Tasks to perform ▸
1) Answer these questions from the article on the 2021 BMW M5, one line each:
(a) When will the M5 hit dealers?
(b) How much horsepower does the M5 Competition make?
(c) How many driver-selectable modes does the M5's eight-speed automatic transmission have?
2) Write the next part of the article on the 2021 BMW M5, picking up after its last sentence.

Text to read ▸
*-*-*

On the heels of announcing a freshened 5 Series for 2021, BMW unveiled the chieftain of its mid-size sedan lineup in the also-updated 2021 M5. The current-generation 5 Series, you may recall, dates back to the 2017 model year, with the M5 arriving for 2018. That’s the sort of vintage that makes 2021 ripe for substantial updates. And the M5, available in regular or Competition grades, will get them when it hits dealers in August 2020. 

Related: 2021 BMW 5 Series Is Feeling Refreshed


Like the refreshed 5 Series upon which it’s based, the M5 gets a slightly taller kidney grille — albeit less imposing than the oversized units on the 7 Series or the Toucan-Sam’d 4 Series. Its headlights no longer carry inboard indentations, and the outboard bumper openings below them are a bit taller now. Changes in back are harder to spot: The taillights have a revised L-shape design, but they’re the same overall shape, as are the bumper’s air diffusers and quad tailpipes.

Powertrain and 0-60 Speed

Performance equipment and numbers carry over, with the M5’s turbocharged 4.4-liter V-8 making the same 600 horsepower (617 hp in the M5 Competition) and 553 pounds-feet of torque. Sixty mph comes in a manufacturer-estimated 3.2 seconds (3.1 seconds in the Competition), identical to BMW’s estimates for the 2020 M5. Power hits the road through rear-biased all-wheel drive, with an active rear differential splitting torque between the left and right rear wheels. 

Drivers can choose between various settings for AWD power distribution and stability-system intervention, with (like before) a mode that sends power only to the rear wheels. The M5’s eight-speed automatic transmission has three driver-selectable modes, as well. Like on the M8, a single M mode button replaces settings for individual systems; it has various road and sport modes, plus a Track mode on the M5 Competition.

*-*-*

Supplied material ▸

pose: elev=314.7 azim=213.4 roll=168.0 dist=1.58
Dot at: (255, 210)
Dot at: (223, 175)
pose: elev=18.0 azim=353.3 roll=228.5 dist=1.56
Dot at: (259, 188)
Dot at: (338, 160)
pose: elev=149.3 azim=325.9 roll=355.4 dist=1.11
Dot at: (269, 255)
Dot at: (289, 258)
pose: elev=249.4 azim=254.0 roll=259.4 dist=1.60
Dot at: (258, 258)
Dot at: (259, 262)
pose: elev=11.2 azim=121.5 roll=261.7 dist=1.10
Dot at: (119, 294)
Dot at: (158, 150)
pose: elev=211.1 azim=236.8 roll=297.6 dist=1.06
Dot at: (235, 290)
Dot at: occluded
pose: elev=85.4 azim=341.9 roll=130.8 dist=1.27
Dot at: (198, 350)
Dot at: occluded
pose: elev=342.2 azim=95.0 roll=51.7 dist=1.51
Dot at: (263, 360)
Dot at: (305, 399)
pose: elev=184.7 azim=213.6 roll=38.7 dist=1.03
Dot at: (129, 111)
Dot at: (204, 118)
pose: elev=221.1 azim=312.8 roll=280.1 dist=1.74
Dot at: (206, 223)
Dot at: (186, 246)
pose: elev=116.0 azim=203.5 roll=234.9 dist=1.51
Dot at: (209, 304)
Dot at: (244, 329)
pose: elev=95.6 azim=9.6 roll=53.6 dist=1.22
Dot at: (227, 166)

*-*-*

Exercise responses ▸
1)
(a) August 2020
(b) 617 horsepower
(c) Three

2)
The suspension retains its double-wishbone front and multilink rear architecture, with Competition models sitting 0.2 inch lower. Adaptive shock absorbers and six-piston front brake calipers are standard; carbon ceramic discs are optional. Competition models have more aggressive hardware, including 10% firmer springs, unique rear stabilizer bars and firmer engine mounts. In a nod toward improved livability for 2021, BMW says they also get new shocks and recalibrated control systems to improve comfort on highways and bumpy roads.


Inside, the biggest change — again, similar to the regular 5 Series — is an upsized dashboard touchscreen, now 12.3 inches versus the prior 10.25 inches. Apple CarPlay and Android Auto, both wireless, are standard. (The outgoing 5 Series offered wireless CarPlay but no Android Auto of any kind.) Other additions for 2021 include cloud-based navigation and BMW’s Extended Traffic Jam Assist, one of just two hands-free steering systems on the U.S. market as of this writing. (The other is Cadillac’s Super Cruise.) BMW offered ETJA on half a dozen models for 2020, but not the 5 Series; that changes for 2021.


Pricing starts at $104,495 for the M5 and $112,095 for the M5 Competition (both including a strangely affordable $995 destination charge), up $800 and $1,100, respectively, versus the 2020 M5 and M5 Competition.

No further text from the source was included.